Die Religionsschrift löste nicht nur einen langwierigen Streit mit der Zensur aus, sondern gab – wie Kant ebenso schnell wie überrascht feststellen musste – seinen Zeitgenossen »viel Anlaß zu reden«. Zu keiner Publikation Kants erschienen in so kurzer Zeit so viele Beiträge und Rezensionen wie zu seinen religionsphilosophischen Thesen. Schon allein die Tatsache, dass es sich um die erste große Publikation Kants nach den drei Kritiken handelt, weist darauf hin, dass Kant mehr beabsichtigt hat als eine Gelegenheitsschrift. Er selbst kündigte seine »Philosophische Religionslehre« als Übergang von der Kritik zur Doktrin an und verstand sie genau damit auch ausdrücklich als Antwort auf die Frage: »Was darf ich hoffen?«? Die entscheidende philosophische Frage mehr als 200 Jahre nach dem Erscheinen der Religionsschrift dürfte sein: Traf Kant mit der Theorie des Radikalen Bösen, der Kirchenkritik, dem eigenen religiösen Gesellschaftsentwurf und nicht zuletzt der »Philosophischen Religionslehre« selbst nur den Nerv der Zeit? Oder trifft er mit der so wenig schmeichelhaften Diagnose menschlicher Fehlleistungen den Menschen überhaupt und jederzeit an einer derart empfindlichen Stelle seines Selbstverständnisses, dass die Religionsschrift den Widerspruch geradezu provoziert? Die hier vorgelegte Ausgabe der Religionsschrift ist eine vollständige Neuedition auf der Grundlage der B-Auflage von 1794. Die Ausgabe verzeichnet die Paginierungen der B-Auflage und der Akademie-Ausgabe ebenso wie die wichtigsten Varianten der A-Auflage und Handschriften, Konjekturen und Textrevisionen sowie wesentliche Lesarten früherer Editionen. Das Schwergewicht der Ausgabe liegt neben der Bereitstellung eines verläßlichen Textes auf dem Nachweis zeitgeschichtlicher Bezüge. Neben einer Einleitung, Informationen zur Textgeschichte, zum Zensurstreit und der zeitgenössischen Rezeption sowie Anmerkungen zum Textverständnis und der Quellenlage enthält sie neue Sach- und Namensregister sowie ein umfangreiches Register der von Kant direkt und indirekt zitierten Bibelstellen. In der zweiten Auflage sind gegenüber der ersten zahlreiche Druckfehler korrigiert.
O autorze
Bettina Stangneth (* 1966 in Lübeck) ist eine deutsche Philosophin und Historikerin und Autorin mehrerer Bücher. Stangneth absolvierte in Hamburg ein Studium der Philosophie bei Klaus Oehler und Wolfgang Bartuschat. Sie promovierte im Jahr 1997 mit einer Arbeit über Immanuel Kant.

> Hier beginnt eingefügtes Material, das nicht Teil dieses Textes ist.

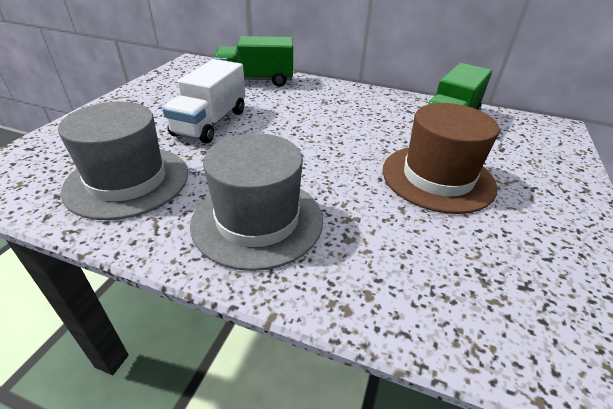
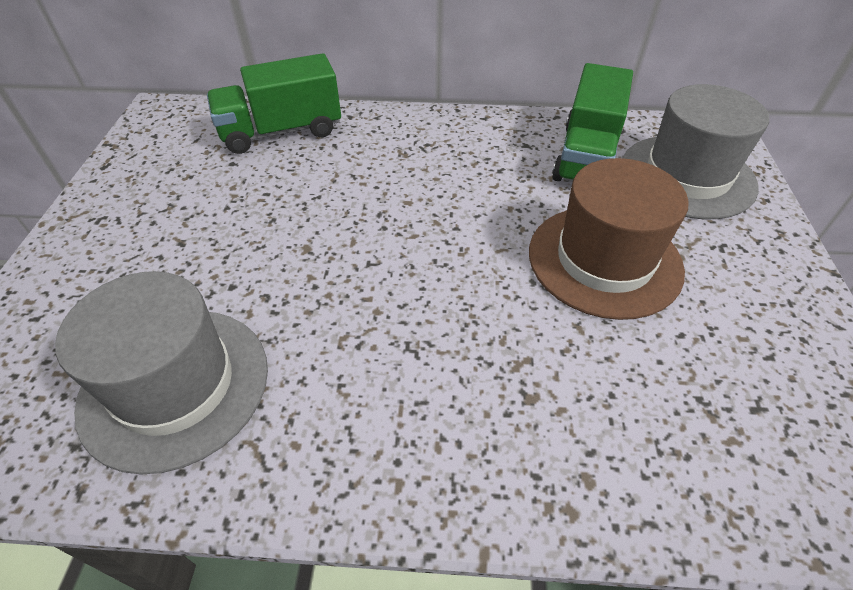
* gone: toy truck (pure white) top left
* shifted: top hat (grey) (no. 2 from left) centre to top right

Im Jahr 2000 verlieh die Philosophisch-Politische Akademie Stangneth den Ersten Preis für ihre Arbeit zum Antisemitismus bei Kant. Ihr international bekanntestes Buch heißt Eichmann vor Jerusalem, in Anspielung auf Hannah Arendts berühmtes Buch Eichmann in Jerusalem. Stangneth beschreibt das Leben und die öffentliche Wirkung des Nationalsozialisten Adolf Eichmann bis zu seinem Prozess in Israel 1961.
2012 veröffentlichte Stangneth die Tagebücher und Erinnerungen von Avner Werner Less, dem Verhöroffizier von Eichmann in Jerusalem unter dem Titel Lüge! Alles Lüge!. 2016 veröffentlichte sie eine philosophische Abhandlung über das böse Denken. Stangneth lebt in Hamburg und arbeitet an einer Theorie der Lüge.